Boston, San Francisco and San Diego are target areas for future conversion playbook alongside select STEM-friendly markets.

Barings is looking to boost its life sciences origination efforts and is focusing efforts on converted properties to boost its decade-plus financing focus on the segment. 

Akbar Tajani, managing director of real estate at the Charlotte-based investment management arm of MassMutual, said the firm is trying to expand its overall portfolio in STEM markets because those markets are anticipated to experience a greater proportion of growth due to tenant, employer and employee composition.  

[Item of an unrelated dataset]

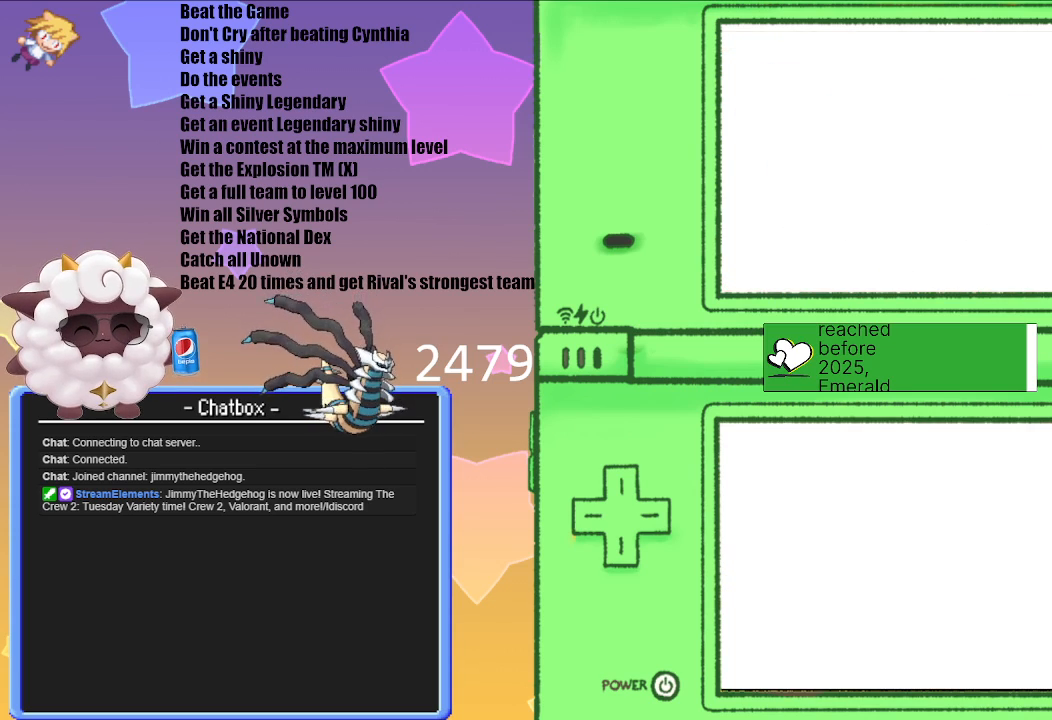
{"buttons": [], "left_stick": "center", "right_stick": "center", "events": []}
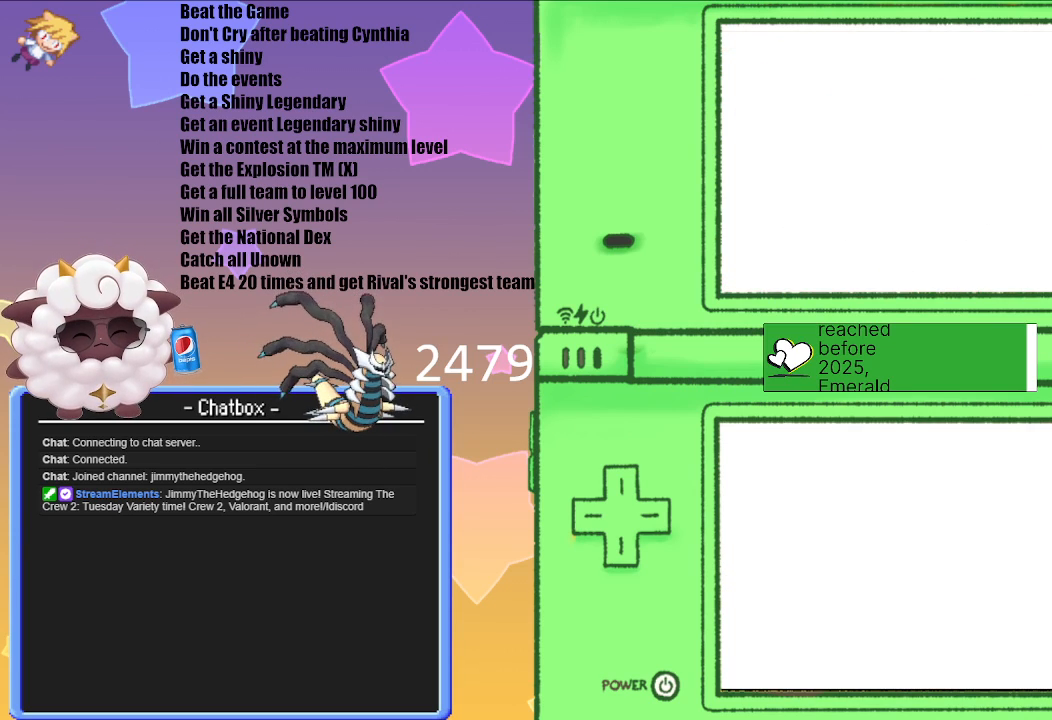
{"buttons": [], "left_stick": "center", "right_stick": "center", "events": []}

Barings is angling for more opportunities in cities such as Boston, San Francisco, San Diego where the STEM ecosystem is active and still expanding. “You do not want to be an outlier in the middle of nowhere in your own space,” Tajani said. “You want to be around a lot of life sciences companies.” 

At the end of April this year, Barings widened its lending footprint in San Diego by providing financing for the acquisition and conversion of Sorrento Ridge Research Park, an office asset in the Southern California city. Through a joint venture with Sterling Bay and Harrison Street Real Estate Capital, the asset will be converted into a life sciences development. 

“We look for the same leading indicators that we have looked for since we started investing in the space and those are, in no particular order: public and private research funding, where the universities are that are actually investing in research and spinning out startups; and then related to that is the PhDs and where the educated, skilled labor force is; and then the depth of the private and public companies that are there alongside that particular market’s growth rate,” Tajani said. 

From a June 3 CBRE report, life sciences development has sustained momentum throughout the pandemic and is holding pace into 2022. Under-construction projects in the top 12 US life sciences markets increased 44 percent in 2021, ground-up development increased by 42 percent and lab conversions similarly ticked upward by 49 percent. 

Nick Jann, senior analyst at the Dallas-based real estate manager, said the disparity between demand and supply is causing many building owners to convert existing office space into lab space despite the significant upfront investment. “Owners view these renovations as a down payment on a future of greater rents and higher occupancy over time.” 

Tajani said the conversion process for reworking an office property into a suitable life sciences asset typically requires system improvements to ensure power and air capabilities are up to par. Akin to transportation-geared industrial properties, the converted assets also must factor in loading and unloading of scientific equipment and materials to and within the property. 

San Diego has been one of the most active cities driving the office to life sciences conversion wave in recent quarters alongside Boston, Raleigh, Durham and Philadelphia according to first quarter 2022 data from Cushman & Wakefield. 

More than six million square feet of lab inventory has been added to San Diego from 2015 onward and an additional 3.25 million square feet is currently under construction according to a May 11 report from CBRE. There is 6.5 million square feet of planned conversions and construction slated to take place in the next two to three years, CBRE data shows. 

“I think the momentum of conversions that we have experienced so far continues,” Tajani said. “But there is a finite amount of buildings you can convert and at some point, the rents and the preferences are such that many big tenants will want to get newer, purpose-built buildings. I do see a greater push for new life sciences assets that are purpose-built, modern, and have all the characteristics we are talking about, especially as many of these companies mature and go from series A, B, C of funding.” 

Recently on June 9, Barings bulked its Northeast US life sciences portfolio with an equity play atop its ongoing debt efforts. The firm picked up One Patriots Park, a nearly 144,000-square-foot fully leased Class A life sciences asset in Bedford, Massachusetts, from Jumbo Capital in a $132 million acquisition.